=== To do ===
Scan the data below for lines holding the word "trigo", and copy each line found.

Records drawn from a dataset
※

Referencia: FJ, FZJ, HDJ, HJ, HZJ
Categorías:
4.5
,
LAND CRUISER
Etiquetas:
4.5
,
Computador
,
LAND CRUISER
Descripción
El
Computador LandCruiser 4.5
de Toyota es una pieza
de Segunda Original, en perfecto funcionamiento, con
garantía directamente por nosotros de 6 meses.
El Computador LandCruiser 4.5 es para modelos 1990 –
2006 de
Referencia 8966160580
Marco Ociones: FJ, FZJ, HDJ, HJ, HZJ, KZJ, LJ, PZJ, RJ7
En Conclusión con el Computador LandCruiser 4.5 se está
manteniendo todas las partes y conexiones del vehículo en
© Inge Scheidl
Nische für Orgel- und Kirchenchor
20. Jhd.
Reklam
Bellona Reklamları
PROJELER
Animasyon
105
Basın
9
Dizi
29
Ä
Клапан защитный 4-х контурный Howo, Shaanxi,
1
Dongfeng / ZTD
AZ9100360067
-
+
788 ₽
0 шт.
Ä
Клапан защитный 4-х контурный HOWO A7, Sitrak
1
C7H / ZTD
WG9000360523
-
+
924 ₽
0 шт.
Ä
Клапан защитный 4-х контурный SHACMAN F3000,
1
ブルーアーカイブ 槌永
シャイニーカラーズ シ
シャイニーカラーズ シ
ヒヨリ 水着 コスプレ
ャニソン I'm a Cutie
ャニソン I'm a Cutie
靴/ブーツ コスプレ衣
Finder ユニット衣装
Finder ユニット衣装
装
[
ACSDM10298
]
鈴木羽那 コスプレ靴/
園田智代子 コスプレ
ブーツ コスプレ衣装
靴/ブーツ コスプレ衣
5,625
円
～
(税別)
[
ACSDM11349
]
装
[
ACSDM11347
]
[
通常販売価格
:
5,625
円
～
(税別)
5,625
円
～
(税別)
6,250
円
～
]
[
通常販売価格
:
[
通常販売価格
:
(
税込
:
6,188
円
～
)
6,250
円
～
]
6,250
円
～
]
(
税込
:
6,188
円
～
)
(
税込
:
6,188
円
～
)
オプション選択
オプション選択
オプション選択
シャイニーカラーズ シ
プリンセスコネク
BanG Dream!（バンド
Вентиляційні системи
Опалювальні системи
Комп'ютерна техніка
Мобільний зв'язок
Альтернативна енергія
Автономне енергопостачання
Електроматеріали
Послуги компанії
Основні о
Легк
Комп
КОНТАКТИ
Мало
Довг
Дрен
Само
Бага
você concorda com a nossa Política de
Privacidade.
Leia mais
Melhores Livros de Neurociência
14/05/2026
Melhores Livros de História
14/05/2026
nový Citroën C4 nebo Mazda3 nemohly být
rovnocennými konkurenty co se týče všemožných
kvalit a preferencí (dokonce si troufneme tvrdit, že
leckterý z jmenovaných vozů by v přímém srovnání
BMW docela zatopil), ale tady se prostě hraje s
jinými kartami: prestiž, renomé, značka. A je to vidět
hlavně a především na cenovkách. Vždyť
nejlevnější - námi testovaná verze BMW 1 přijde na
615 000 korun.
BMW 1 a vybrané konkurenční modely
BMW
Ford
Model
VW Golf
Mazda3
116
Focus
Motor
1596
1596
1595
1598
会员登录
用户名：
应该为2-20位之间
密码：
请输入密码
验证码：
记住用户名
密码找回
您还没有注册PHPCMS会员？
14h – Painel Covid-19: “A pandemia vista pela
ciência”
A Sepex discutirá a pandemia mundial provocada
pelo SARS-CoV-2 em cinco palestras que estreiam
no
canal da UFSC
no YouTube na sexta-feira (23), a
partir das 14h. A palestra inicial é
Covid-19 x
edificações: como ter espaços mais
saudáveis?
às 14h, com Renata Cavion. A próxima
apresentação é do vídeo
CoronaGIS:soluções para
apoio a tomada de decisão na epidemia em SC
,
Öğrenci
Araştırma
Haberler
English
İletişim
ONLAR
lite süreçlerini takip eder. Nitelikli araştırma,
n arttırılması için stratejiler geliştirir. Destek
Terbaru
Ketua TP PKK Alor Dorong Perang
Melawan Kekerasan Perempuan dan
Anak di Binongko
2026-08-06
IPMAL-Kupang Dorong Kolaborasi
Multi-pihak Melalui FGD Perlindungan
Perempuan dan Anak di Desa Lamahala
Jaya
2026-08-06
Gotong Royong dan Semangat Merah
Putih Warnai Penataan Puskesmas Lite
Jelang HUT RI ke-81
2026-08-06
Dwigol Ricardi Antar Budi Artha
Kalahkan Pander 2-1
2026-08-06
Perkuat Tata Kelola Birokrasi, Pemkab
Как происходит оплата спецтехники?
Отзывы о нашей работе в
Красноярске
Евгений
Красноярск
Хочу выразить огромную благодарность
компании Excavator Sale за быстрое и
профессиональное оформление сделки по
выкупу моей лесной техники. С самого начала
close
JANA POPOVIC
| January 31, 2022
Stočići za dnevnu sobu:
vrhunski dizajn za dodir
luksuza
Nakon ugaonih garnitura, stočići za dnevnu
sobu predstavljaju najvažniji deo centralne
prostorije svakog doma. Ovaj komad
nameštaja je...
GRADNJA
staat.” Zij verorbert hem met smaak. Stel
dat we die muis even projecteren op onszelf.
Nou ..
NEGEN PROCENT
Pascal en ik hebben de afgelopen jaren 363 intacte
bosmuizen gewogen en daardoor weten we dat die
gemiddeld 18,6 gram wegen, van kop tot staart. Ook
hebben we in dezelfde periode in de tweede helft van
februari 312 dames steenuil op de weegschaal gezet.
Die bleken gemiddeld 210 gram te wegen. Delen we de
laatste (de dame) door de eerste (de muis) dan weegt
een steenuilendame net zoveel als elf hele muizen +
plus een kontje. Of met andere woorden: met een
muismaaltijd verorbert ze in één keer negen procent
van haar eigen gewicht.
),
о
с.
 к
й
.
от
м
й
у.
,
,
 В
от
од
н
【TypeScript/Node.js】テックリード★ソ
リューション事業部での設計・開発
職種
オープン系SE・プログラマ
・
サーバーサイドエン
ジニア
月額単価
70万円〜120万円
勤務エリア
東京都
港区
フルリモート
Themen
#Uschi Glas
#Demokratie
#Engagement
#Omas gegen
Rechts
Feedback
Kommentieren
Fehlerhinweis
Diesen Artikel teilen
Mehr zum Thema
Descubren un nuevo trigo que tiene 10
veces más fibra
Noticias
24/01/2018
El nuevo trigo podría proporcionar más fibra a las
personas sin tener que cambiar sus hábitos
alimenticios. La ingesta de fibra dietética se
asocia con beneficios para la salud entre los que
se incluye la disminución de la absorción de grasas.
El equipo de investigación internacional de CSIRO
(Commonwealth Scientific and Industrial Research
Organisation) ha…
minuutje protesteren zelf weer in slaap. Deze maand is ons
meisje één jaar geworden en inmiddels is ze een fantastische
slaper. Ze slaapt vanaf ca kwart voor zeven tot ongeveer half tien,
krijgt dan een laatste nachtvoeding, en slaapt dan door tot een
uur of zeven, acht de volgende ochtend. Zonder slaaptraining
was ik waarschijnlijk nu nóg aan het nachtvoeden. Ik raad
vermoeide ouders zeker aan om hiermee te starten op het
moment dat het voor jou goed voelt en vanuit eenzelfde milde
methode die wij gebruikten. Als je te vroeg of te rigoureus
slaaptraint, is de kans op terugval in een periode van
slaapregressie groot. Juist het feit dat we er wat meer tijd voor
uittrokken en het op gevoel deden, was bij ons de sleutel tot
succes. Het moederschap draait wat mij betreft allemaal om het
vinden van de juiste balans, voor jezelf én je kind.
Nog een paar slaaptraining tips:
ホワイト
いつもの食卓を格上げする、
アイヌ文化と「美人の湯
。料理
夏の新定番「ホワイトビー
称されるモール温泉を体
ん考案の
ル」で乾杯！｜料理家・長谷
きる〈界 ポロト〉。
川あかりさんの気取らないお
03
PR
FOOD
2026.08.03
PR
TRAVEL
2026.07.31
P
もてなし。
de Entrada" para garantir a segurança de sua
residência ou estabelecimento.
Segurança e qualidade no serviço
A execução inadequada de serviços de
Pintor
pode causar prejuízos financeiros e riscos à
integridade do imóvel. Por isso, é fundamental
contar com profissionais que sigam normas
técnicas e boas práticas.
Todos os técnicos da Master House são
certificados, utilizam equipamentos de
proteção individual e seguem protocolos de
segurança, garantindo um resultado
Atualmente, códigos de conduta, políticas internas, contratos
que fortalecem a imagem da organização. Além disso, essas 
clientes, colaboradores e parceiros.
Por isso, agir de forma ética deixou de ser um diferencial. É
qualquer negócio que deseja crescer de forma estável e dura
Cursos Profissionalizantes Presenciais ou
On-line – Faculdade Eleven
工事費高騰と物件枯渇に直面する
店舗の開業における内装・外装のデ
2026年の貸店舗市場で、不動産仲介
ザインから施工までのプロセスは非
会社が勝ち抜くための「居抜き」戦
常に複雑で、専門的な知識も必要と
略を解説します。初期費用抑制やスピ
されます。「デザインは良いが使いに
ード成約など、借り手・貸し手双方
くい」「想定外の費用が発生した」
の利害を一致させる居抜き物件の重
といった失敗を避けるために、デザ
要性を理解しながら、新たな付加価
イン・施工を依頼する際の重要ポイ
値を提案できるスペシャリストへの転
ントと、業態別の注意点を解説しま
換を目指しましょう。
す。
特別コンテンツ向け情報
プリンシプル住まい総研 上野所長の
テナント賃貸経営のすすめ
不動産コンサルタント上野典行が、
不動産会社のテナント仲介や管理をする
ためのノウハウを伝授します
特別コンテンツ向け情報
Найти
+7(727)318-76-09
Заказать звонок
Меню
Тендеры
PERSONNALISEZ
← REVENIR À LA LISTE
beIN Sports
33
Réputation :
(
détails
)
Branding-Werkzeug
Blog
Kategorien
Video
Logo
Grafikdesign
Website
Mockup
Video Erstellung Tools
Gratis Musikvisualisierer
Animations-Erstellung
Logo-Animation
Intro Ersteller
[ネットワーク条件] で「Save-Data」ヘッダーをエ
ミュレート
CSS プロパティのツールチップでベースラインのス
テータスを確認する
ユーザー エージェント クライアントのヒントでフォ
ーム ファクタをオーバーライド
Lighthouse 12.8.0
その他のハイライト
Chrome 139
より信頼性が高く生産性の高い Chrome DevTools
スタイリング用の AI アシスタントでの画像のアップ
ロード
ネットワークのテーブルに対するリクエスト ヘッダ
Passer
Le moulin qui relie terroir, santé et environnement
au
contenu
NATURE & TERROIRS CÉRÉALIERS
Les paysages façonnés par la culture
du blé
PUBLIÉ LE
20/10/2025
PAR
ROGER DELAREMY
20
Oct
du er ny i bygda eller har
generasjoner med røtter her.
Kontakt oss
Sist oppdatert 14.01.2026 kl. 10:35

※

=== Response box ===
Descubren un nuevo trigo que tiene 10
El nuevo trigo podría proporcionar más fibra a las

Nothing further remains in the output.